### SOURCE EXTRACT

I'm implementing a VOIP application that uses pure Java. There is an echo problem that occurs when users do not use headsets (mostly on laptops with built-in microphones).
What currently happens
The nuts and bolts of the VOIP application is just the plain datalines of Java's media framework. Essentially, I'd like to perform some digital signal processing on audio data before I write it to the speaker for output.
public synchronized void addAudioData(byte[] ayAudioData)
{
m_oBuffer.enqueue(ayAudioData);
this.notify();
}
As you can see the audio data arrives and is enqueued in a buffer. This is to cater for dodgy connections and to allow for different packet sizes. It also means I have access to as much audio data as I need for any fancy DSP operations before I play the audio data to the speaker line.
I've managed one echo canceller that does work, however it requires a lot of interactive user input and I'd like to have an automatic echo canceller.
Manual echo canceller
public static byte[] removeEcho(int iDelaySamples, float fDecay, byte[] aySamples)
{
m_awDelayBuffer = new short[iDelaySamples];
m_aySamples = new byte[aySamples.length];
m_fDecay = (float) fDecay;
System.out.println("Removing echo");
m_iDelayIndex = 0;
System.out.println("Sample length:\t" + aySamples.length);
for (int i = 0; i < aySamples.length; i += 2)
{
// update the sample
short wOldSample = getSample(aySamples, i);
// remove the echo
short wNewSample = (short) (wOldSample - fDecay * m_awDelayBuffer[m_iDelayIndex]);
setSample(m_aySamples, i, wNewSample);
// update the delay buffer
m_awDelayBuffer[m_iDelayIndex] = wNewSample;
m_iDelayIndex++;
if (m_iDelayIndex == m_awDelayBuffer.length)
{
m_iDelayIndex = 0;
}
}
return m_aySamples;
}
Adaptive filters
I've read that adaptive filters are the way to go. Specifically, a Least Mean Squares filter. However, I'm stuck. Most sample code for the above are in C and C++ and they don't translate well into Java.
Does anyone have advice on how to implement them in Java? Any other ideas would also be greatly appreciated. Thanks in advance.
The Acoustic Echo Cancellation (AEC) block is designed to remove echoes, reverberation, and unwanted added sounds from a signal that passes through an acoustic space.
The algorithm has the ability to suppress the noise from the microphone signal as well as the acoustic echo. The audio echo cancellation is based on transform domain LMS adaptive filter theory. A noise reduction filter is introduced in order to achieve better performance.

### TASK SET
1. In the echo cancellation thread, what specific kind of adaptive filter has the poster read about?
2. Using the echo cancellation thread, explain why incoming audio data is placed in a buffer before it is played.
3. Print the passage of the echo cancellation thread from "What currently happens" to "void addAudioData(byte[] ayAudioData)".

### EXTRACTED DATA

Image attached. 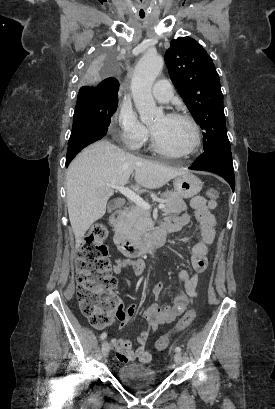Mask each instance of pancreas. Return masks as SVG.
Masks as SVG:
<instances>
[{"label":"pancreas","instance_id":"cf45deb5","mask_svg":"<svg viewBox=\"0 0 275 409\" xmlns=\"http://www.w3.org/2000/svg\"><path fill=\"white\" fill-rule=\"evenodd\" d=\"M161 200H165L164 215L168 213H182V211H187V207L182 196H179L174 190H166L162 192ZM153 221L150 217V211H146L143 207H129L125 211L124 217L119 219L117 225V233L125 235L130 241H135V239H140L143 233L146 231H151Z\"/></svg>","mask_w":275,"mask_h":409}]
</instances>
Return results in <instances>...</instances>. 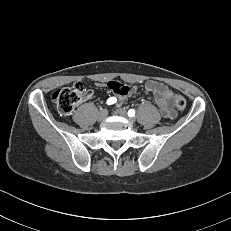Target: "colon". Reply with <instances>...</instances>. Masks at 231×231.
I'll return each instance as SVG.
<instances>
[{
	"mask_svg": "<svg viewBox=\"0 0 231 231\" xmlns=\"http://www.w3.org/2000/svg\"><path fill=\"white\" fill-rule=\"evenodd\" d=\"M88 95L89 93L84 86L81 83H76L57 89L52 95V100L58 112L61 115L67 116L71 114L75 107ZM174 103L179 110L185 109L187 105L186 99L181 95L175 96Z\"/></svg>",
	"mask_w": 231,
	"mask_h": 231,
	"instance_id": "1",
	"label": "colon"
}]
</instances>
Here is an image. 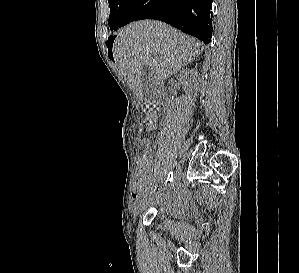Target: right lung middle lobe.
Instances as JSON below:
<instances>
[{
  "label": "right lung middle lobe",
  "instance_id": "right-lung-middle-lobe-1",
  "mask_svg": "<svg viewBox=\"0 0 299 273\" xmlns=\"http://www.w3.org/2000/svg\"><path fill=\"white\" fill-rule=\"evenodd\" d=\"M134 0H108L110 7L109 26L111 30H117L120 23Z\"/></svg>",
  "mask_w": 299,
  "mask_h": 273
}]
</instances>
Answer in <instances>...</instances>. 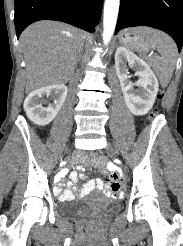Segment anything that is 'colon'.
<instances>
[{"mask_svg":"<svg viewBox=\"0 0 183 246\" xmlns=\"http://www.w3.org/2000/svg\"><path fill=\"white\" fill-rule=\"evenodd\" d=\"M159 98H162V92H160L159 94ZM151 118H154L156 116V112H153L151 115ZM87 157H89L90 160H93L94 157L97 156V153L96 152H93L92 150L90 152H87Z\"/></svg>","mask_w":183,"mask_h":246,"instance_id":"1","label":"colon"}]
</instances>
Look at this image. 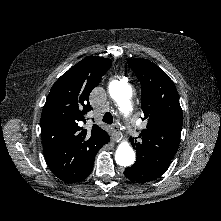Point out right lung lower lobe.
Instances as JSON below:
<instances>
[{"instance_id": "right-lung-lower-lobe-1", "label": "right lung lower lobe", "mask_w": 221, "mask_h": 221, "mask_svg": "<svg viewBox=\"0 0 221 221\" xmlns=\"http://www.w3.org/2000/svg\"><path fill=\"white\" fill-rule=\"evenodd\" d=\"M95 158V157H94ZM94 158L91 160V162L88 164L85 172L83 173L82 177L79 179V181H82L84 179H86L90 173L92 172L93 169V164H94Z\"/></svg>"}]
</instances>
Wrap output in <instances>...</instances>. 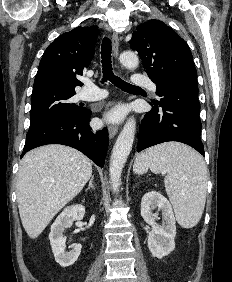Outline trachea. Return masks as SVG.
Instances as JSON below:
<instances>
[{"label":"trachea","instance_id":"trachea-1","mask_svg":"<svg viewBox=\"0 0 232 282\" xmlns=\"http://www.w3.org/2000/svg\"><path fill=\"white\" fill-rule=\"evenodd\" d=\"M111 40L108 37H104L101 45V63H102V70H103V82L110 81L116 87L120 88L121 90H132L138 89L139 87L131 85L130 83L125 82L120 77L114 75L113 68H112V60H111Z\"/></svg>","mask_w":232,"mask_h":282}]
</instances>
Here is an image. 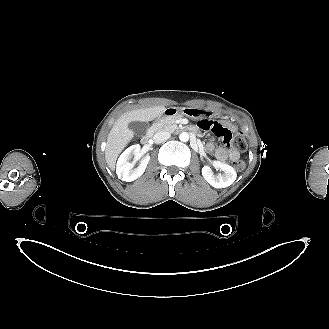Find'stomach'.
<instances>
[{
	"label": "stomach",
	"mask_w": 329,
	"mask_h": 329,
	"mask_svg": "<svg viewBox=\"0 0 329 329\" xmlns=\"http://www.w3.org/2000/svg\"><path fill=\"white\" fill-rule=\"evenodd\" d=\"M169 114L168 117L171 116H179V115H186L190 118L197 119L200 116H211L212 112L209 110L194 108V107H187V108H175L171 107L168 108Z\"/></svg>",
	"instance_id": "1"
}]
</instances>
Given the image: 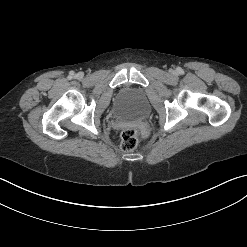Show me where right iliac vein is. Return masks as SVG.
I'll use <instances>...</instances> for the list:
<instances>
[{"instance_id":"63e3f726","label":"right iliac vein","mask_w":247,"mask_h":247,"mask_svg":"<svg viewBox=\"0 0 247 247\" xmlns=\"http://www.w3.org/2000/svg\"><path fill=\"white\" fill-rule=\"evenodd\" d=\"M83 75L80 73V74H78V77H82Z\"/></svg>"}]
</instances>
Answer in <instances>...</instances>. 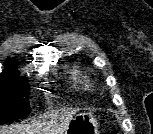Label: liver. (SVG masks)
I'll use <instances>...</instances> for the list:
<instances>
[{"instance_id": "6515ba94", "label": "liver", "mask_w": 153, "mask_h": 134, "mask_svg": "<svg viewBox=\"0 0 153 134\" xmlns=\"http://www.w3.org/2000/svg\"><path fill=\"white\" fill-rule=\"evenodd\" d=\"M77 110L67 109L51 112L47 118H51L50 122H32L31 124H20L12 127L0 128V134H40V132H48L52 134H63L76 114ZM54 120V122H53Z\"/></svg>"}]
</instances>
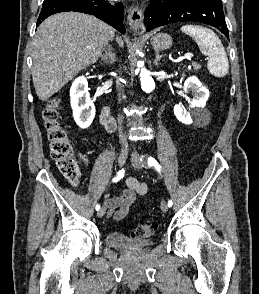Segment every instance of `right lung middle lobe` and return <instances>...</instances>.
<instances>
[{
    "instance_id": "dd1d6c3e",
    "label": "right lung middle lobe",
    "mask_w": 259,
    "mask_h": 294,
    "mask_svg": "<svg viewBox=\"0 0 259 294\" xmlns=\"http://www.w3.org/2000/svg\"><path fill=\"white\" fill-rule=\"evenodd\" d=\"M48 1H50V0H44V3L48 2Z\"/></svg>"
}]
</instances>
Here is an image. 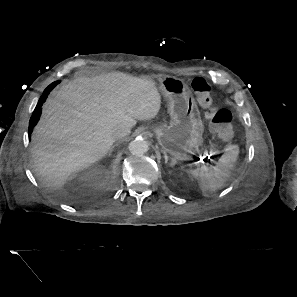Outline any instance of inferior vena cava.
I'll return each mask as SVG.
<instances>
[{
    "mask_svg": "<svg viewBox=\"0 0 297 297\" xmlns=\"http://www.w3.org/2000/svg\"><path fill=\"white\" fill-rule=\"evenodd\" d=\"M130 133V128L118 127L114 130L113 139L114 141H119L125 138Z\"/></svg>",
    "mask_w": 297,
    "mask_h": 297,
    "instance_id": "1",
    "label": "inferior vena cava"
}]
</instances>
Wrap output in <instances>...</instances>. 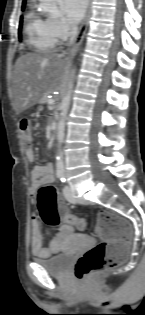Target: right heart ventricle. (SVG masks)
<instances>
[{
    "mask_svg": "<svg viewBox=\"0 0 145 315\" xmlns=\"http://www.w3.org/2000/svg\"><path fill=\"white\" fill-rule=\"evenodd\" d=\"M25 33L27 44L36 52H47L57 44V39L48 24V18L34 8L26 16Z\"/></svg>",
    "mask_w": 145,
    "mask_h": 315,
    "instance_id": "obj_1",
    "label": "right heart ventricle"
}]
</instances>
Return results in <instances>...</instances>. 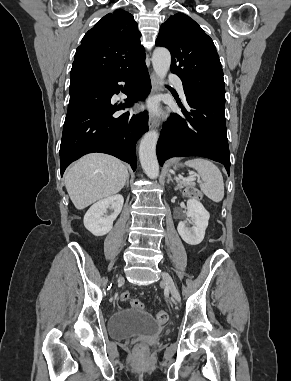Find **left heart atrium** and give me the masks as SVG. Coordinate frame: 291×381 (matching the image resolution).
<instances>
[{
  "instance_id": "1",
  "label": "left heart atrium",
  "mask_w": 291,
  "mask_h": 381,
  "mask_svg": "<svg viewBox=\"0 0 291 381\" xmlns=\"http://www.w3.org/2000/svg\"><path fill=\"white\" fill-rule=\"evenodd\" d=\"M149 107H150L151 110H155L156 109V106H155L154 102L150 103Z\"/></svg>"
}]
</instances>
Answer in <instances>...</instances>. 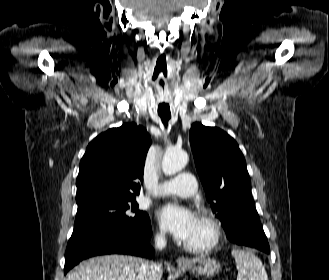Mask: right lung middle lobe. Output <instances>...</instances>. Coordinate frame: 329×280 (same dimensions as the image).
I'll return each instance as SVG.
<instances>
[{
  "instance_id": "right-lung-middle-lobe-1",
  "label": "right lung middle lobe",
  "mask_w": 329,
  "mask_h": 280,
  "mask_svg": "<svg viewBox=\"0 0 329 280\" xmlns=\"http://www.w3.org/2000/svg\"><path fill=\"white\" fill-rule=\"evenodd\" d=\"M76 202L78 209L72 236L93 227H110L128 234H139L150 225L148 214L138 210L135 196L93 195L76 198Z\"/></svg>"
}]
</instances>
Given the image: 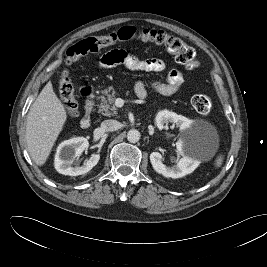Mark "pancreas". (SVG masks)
I'll list each match as a JSON object with an SVG mask.
<instances>
[{
  "instance_id": "obj_1",
  "label": "pancreas",
  "mask_w": 267,
  "mask_h": 267,
  "mask_svg": "<svg viewBox=\"0 0 267 267\" xmlns=\"http://www.w3.org/2000/svg\"><path fill=\"white\" fill-rule=\"evenodd\" d=\"M103 95L99 96L100 104L98 105V112L104 116H112L117 114V109L114 105V101L116 99V91L113 87H108L103 90Z\"/></svg>"
}]
</instances>
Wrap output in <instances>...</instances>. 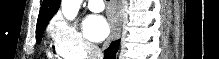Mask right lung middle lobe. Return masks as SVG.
Wrapping results in <instances>:
<instances>
[{"label":"right lung middle lobe","mask_w":219,"mask_h":59,"mask_svg":"<svg viewBox=\"0 0 219 59\" xmlns=\"http://www.w3.org/2000/svg\"><path fill=\"white\" fill-rule=\"evenodd\" d=\"M46 26L40 27L36 29V38L38 42H41V38L43 36V32L45 30Z\"/></svg>","instance_id":"obj_1"}]
</instances>
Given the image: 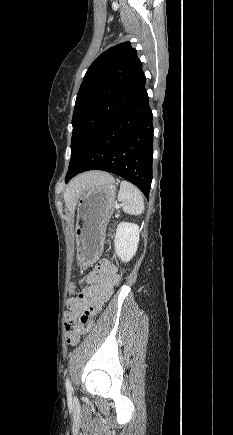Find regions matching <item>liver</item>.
<instances>
[{
	"label": "liver",
	"instance_id": "6515ba94",
	"mask_svg": "<svg viewBox=\"0 0 233 435\" xmlns=\"http://www.w3.org/2000/svg\"><path fill=\"white\" fill-rule=\"evenodd\" d=\"M109 174L105 172H87L74 178L64 192V201L70 212H73L80 195L87 189L103 182Z\"/></svg>",
	"mask_w": 233,
	"mask_h": 435
}]
</instances>
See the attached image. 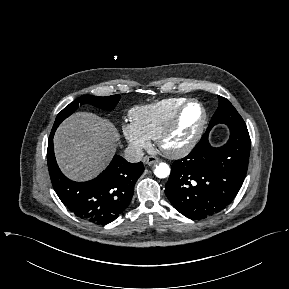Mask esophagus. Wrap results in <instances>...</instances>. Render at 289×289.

### SET OF ANSWERS
1. A Least Mean Squares filter.

2. The buffer handles unreliable connections and allows for different packet sizes. It also gives the poster access to as much audio data as needed for signal processing before the audio goes to the speaker line.

3.
What currently happens
The nuts and bolts of the VOIP application is just the plain datalines of Java's media framework. Essentially, I'd like to perform some digital signal processing on audio data before I write it to the speaker for output.
public synchronized void addAudioData(byte[] ayAudioData)